Bank One adding conditions to loans

Bloomberg News Service

CHICAGO — Bank One Corp., the No. 5 U.S. bank, will stop lending to 318 companies and notify 636 others it might drop them or extend less credit if they don't hire the bank for other business, according to an internal bank document.

Customers come and go from the Bank One branch in Wilmette, Ill. Bank One Corp. has announced a crackdown on lending that involves half of the bank's 1,828 corporate customers.

Bloomberg News Service

The crackdown, which involves half of the Chicago-based bank's 1,828 corporate customers with more than $250 million in annual sales, is part of a drive by Bank One and other lenders such as Bank of America Corp. to boost income by using lending muscle to vie for cash management, asset management and securities underwriting business.

"All the banks I work with want that ancillary business," said Joe Cooper, treasurer of Big Lots Inc., one of the companies Bank One dropped after the largest U.S. chain of closeout stores balked at a demand it award a "significant" increase in investment banking business to the bank. "A few years ago, they were happy with just having a part in the loan."

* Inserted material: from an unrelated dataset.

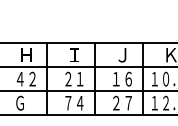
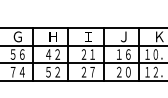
text: (25, 102) -> (52, 71), Ｇ -> ５２
text: (128, 102) -> (128, 71), ２７ -> ２０
text: (74, 103) -> (88, 72), ７４ -> ２７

Jamie Dimon, Bank One's chief executive, said last month that he plans to cut as much as $20 billion of the bank's loan exposure by getting rid of bad loans and unprofitable borrowers. Dimon has said 15 percent to 20 percent of the bank's corporate borrowers were loan-only customers.

Dimon was not immediately available for comment. Spokes-man Thomas Kelly declined to comment on the document.

Bank One trimmed large loans by $3.9 billion and sold $599 million in loans during the first quarter, including $375 million that were flagged as unlikely to be paid. Dimon said last month that effort is continuing, because the bank expected losses from commercial loans to increase in the second and third quarters as it sells more of its loan portfolio and writes off bad debt.

Bank One "told me, 'We've been in your loan for a while and now it doesn't meet our strategy so we'd like to be replaced," ' said Gilbert L. Danielson, chief financial officer of Aaron Rents Inc., another borrower Bank One has dropped.

"We were out of their geographical reach and the loans didn't have the fee income possibilities they wanted," Danielson said.